SolarWorld, which is based in Germany and runs a factory in Oregon, said previously that tariffs are necessary to help American manufactures stay competitive and in business. The other side, which includes not only Chinese manufacturers but also project developers and equipment retailers that have benefited from cheaper solar panels, warned of rising installation costs and severe job losses. As we pointed out last week, neither prediction has come true so far since the preliminary tariffs went into effect.

In fact, solar panel prices have continued to fall because of other global economic market forces at work. The biggest factor: supply and demand remains out of whack for the global solar market. The glut began to show its impact and push down solar panel prices in early 2011, and its presence still lingers. Chinese manufacturers have continued to suffer big financial losses, along with their rivals in Europe, Japan and the U.S. After building up a big solar manufacturing base and export business, the Chinese government now is reportedly working on rescuing some of the biggest solar manufacturers and forcing a consolidation.

But lower panel prices have benefited project developers and installers. The U.S. market for solar panel installations is forecast to grow 71 percent in 2012 from the previous year.

The commerce’s decision isn’t the end of the trade case though.

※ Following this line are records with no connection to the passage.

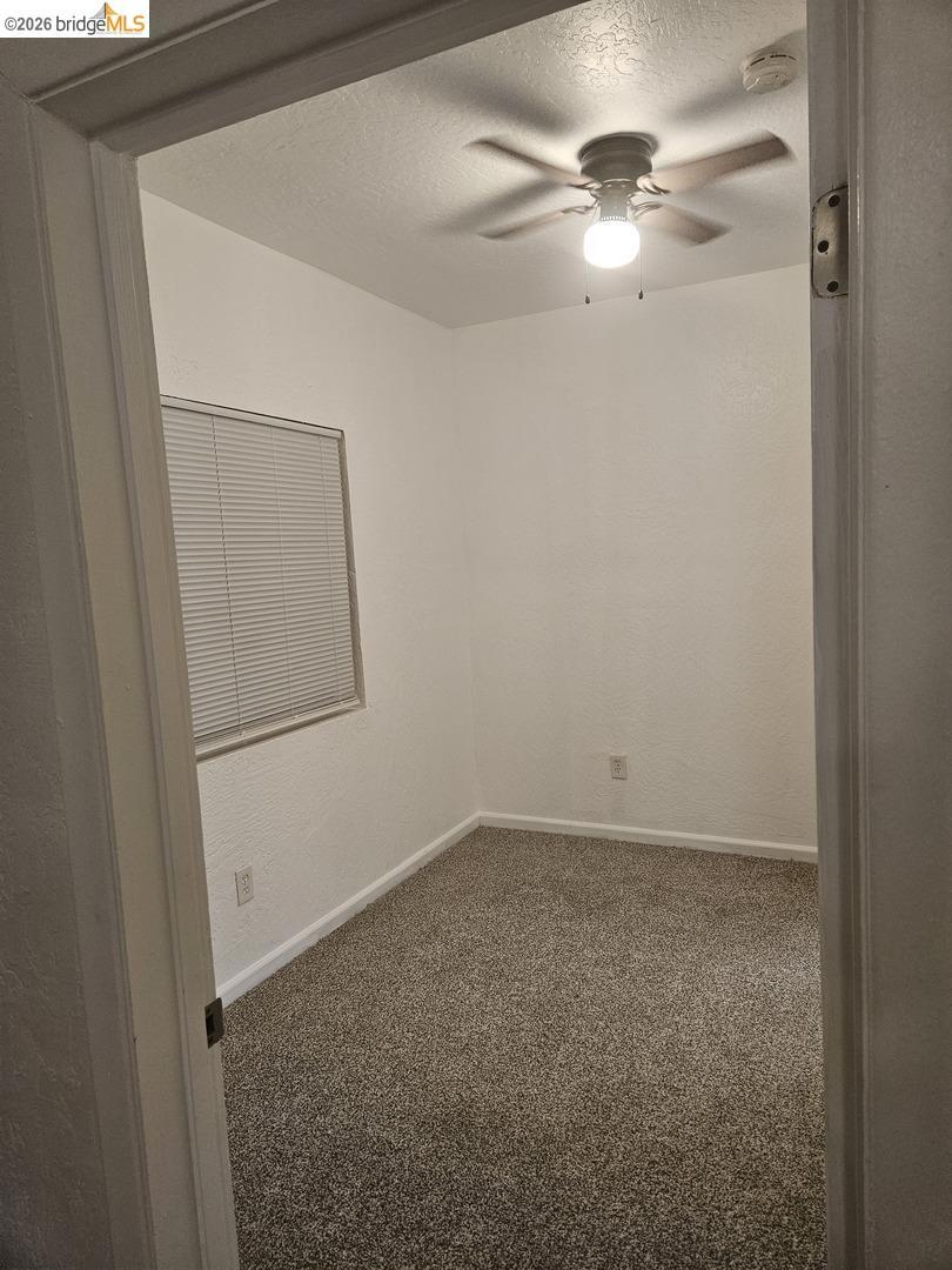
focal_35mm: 23
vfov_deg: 73.9
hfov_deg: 58.9
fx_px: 843
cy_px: 635
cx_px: 476
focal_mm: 5.4
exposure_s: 1/120
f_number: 1.8
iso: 400
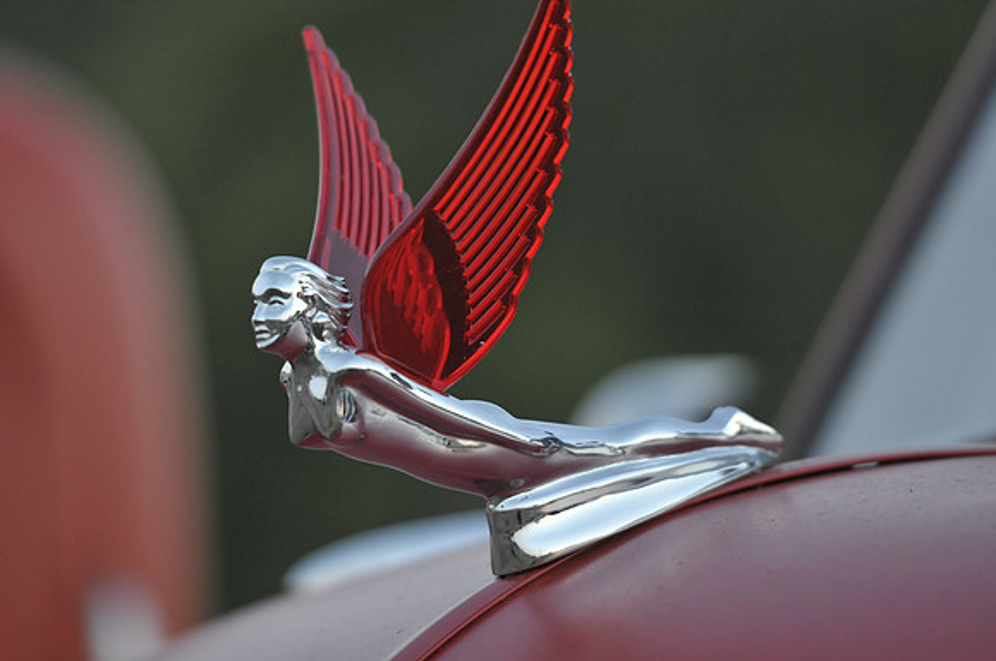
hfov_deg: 6.9
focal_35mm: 300
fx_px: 8288
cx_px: 498
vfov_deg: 4.6
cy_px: 330
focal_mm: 200
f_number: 2.8
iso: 800
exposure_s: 1/250
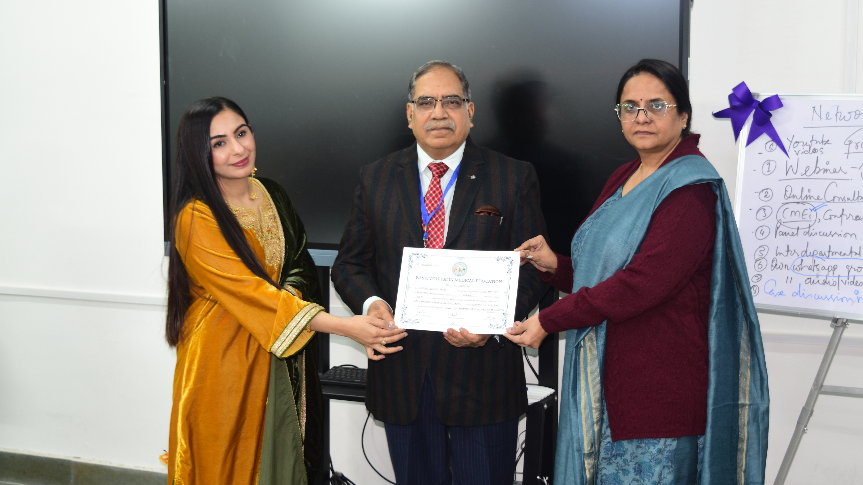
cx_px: 458
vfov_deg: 22.2
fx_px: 1236
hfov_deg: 38.5
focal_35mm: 54
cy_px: 226
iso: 125
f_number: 5
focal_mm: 32
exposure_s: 1/6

The U.S. International Trade Commission is investigating the same complaint, and it’s set to decide whether Chinese manufacturers’ actions have hurt American manufacturers. The final decision on the tariffs by the commerce department will be in effect only if the trade commission finds that American manufacturers have suffered harm. The commission, which did find harm in a preliminary decision last December, is set to issue its final decision on Nov. 7.